If there isn’t a spiderable link to a page, it is invisible to the spiders.
Common Reasons Pages Aren’t Reachable
- Links in submission-required forms. Spiders will not submit forms—any content accessible only via a form are invisible to the engines. This includes user logins, search boxes, and some types of pull-down lists.
- Links in non-parsable JavaScript. If you use JS for links, search engines will either not crawl them or may give them very little weight.
- Links in Powerpoint or PDF files. Sometimes engines report links in these, but we don’t know how much weight they are given.
- Links in Flash, Java, or other plugins. Depending on the type of text in a Flash file, search engines may be able to read it. This is too risky for reliable results.
- Links pointing to pages blocked by the meta robots tag, rel=”nofollow”, or robots.txt file. Use of the NoFollow attribute on a link, or placement of the meta robots tag on the page containing the link works to tell the spider not to credit the link with value.
- Links on pages with many hundreds or thousands of links. Google stops spidering at 100 links or so on a page.
- Links in frames or iframes. These can be crawled, but present structural issues for the engines in terms of organization and following.
XML Sitemaps
You can supply the search engines with a list of all the URLs you would like them to crawl and index. Adding a URL to a sitemap does not guarantee it will be crawled and indexed, but it can help the spider find pages otherwise inaccessible. XML Sitemaps are a complement to, not a replacement of. the normal link-based spidering.
Benefits of Sitemapping
- For pages they already know, they use the metadata–the last date content was modified, frequency page is changed–to improve how they spider your site.
- For pages they don’t know, they use the additional URLS to increase crawl coverage.
- For URLs that have duplicates, the search engines can use the XML data to help choose the canonical version.
- Verification/registration of XML sitemaps may indicate positive trust/authority signals.
- Second-order positive effects: improved rankinga, greater internal link popularity.
To create an XML sitemap: xml-sitemaps.com.
Upload your sitemap to the highest-level directory uyou want the search engines to crawl (usually the root directory). If you include URLs that are at a higher level than your sitemap, the search engines will be unable to include those URLS as a part of the sitemap submission.
You can monitor the results of adding your sitemap using Google Webmaster Tools. Update your sitemap with Bing and Google whenever you add pages to your site. Keep the file as up-to-date as possible.

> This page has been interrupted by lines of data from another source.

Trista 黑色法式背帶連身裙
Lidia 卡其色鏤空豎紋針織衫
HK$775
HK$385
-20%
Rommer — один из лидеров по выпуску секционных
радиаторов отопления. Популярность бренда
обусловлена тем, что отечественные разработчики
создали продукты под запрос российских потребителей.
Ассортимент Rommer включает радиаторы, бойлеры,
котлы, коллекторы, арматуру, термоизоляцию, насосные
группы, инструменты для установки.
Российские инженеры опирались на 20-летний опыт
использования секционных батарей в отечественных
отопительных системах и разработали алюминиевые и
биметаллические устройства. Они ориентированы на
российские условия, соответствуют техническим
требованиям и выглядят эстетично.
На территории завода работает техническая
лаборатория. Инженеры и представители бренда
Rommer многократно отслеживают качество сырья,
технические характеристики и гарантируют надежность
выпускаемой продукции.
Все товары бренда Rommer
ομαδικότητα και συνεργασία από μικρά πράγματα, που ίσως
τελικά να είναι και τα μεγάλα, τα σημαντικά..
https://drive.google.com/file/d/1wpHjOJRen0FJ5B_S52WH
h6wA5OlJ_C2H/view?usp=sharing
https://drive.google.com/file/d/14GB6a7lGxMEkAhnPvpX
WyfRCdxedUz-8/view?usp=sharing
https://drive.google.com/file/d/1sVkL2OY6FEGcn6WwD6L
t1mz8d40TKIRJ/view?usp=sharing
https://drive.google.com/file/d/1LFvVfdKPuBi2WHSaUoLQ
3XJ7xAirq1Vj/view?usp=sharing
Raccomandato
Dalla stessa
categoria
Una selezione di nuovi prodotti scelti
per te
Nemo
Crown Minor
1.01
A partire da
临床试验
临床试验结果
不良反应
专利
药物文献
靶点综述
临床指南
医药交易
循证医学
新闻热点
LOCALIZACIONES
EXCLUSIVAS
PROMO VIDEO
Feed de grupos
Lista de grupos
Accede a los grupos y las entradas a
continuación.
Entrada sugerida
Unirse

Optimal Information Architecture
Search engines are trying to reproduce the human process of sorting relevant web pages by quality. They have to use easy-to-discern metrics to do this, like link measurement. They have analyzed every facet of the link structure of the web and have extraordinary abilities to infer trust, quality and authority.
Flat Site Architecture
Flat sites require a minimal number of clicks to get to any given page. For nearly every site with fewer than 10,000 pages, all content should be accessible through a maximum of 3 clicks from the homepage/sitemap.
Avoid Pagination Wherever Possible
- Provides no topical relevance.
- Content that moves into different pagination can create duplicate content issues.
- Can create spider traps and loads of extraneous, low quality pages.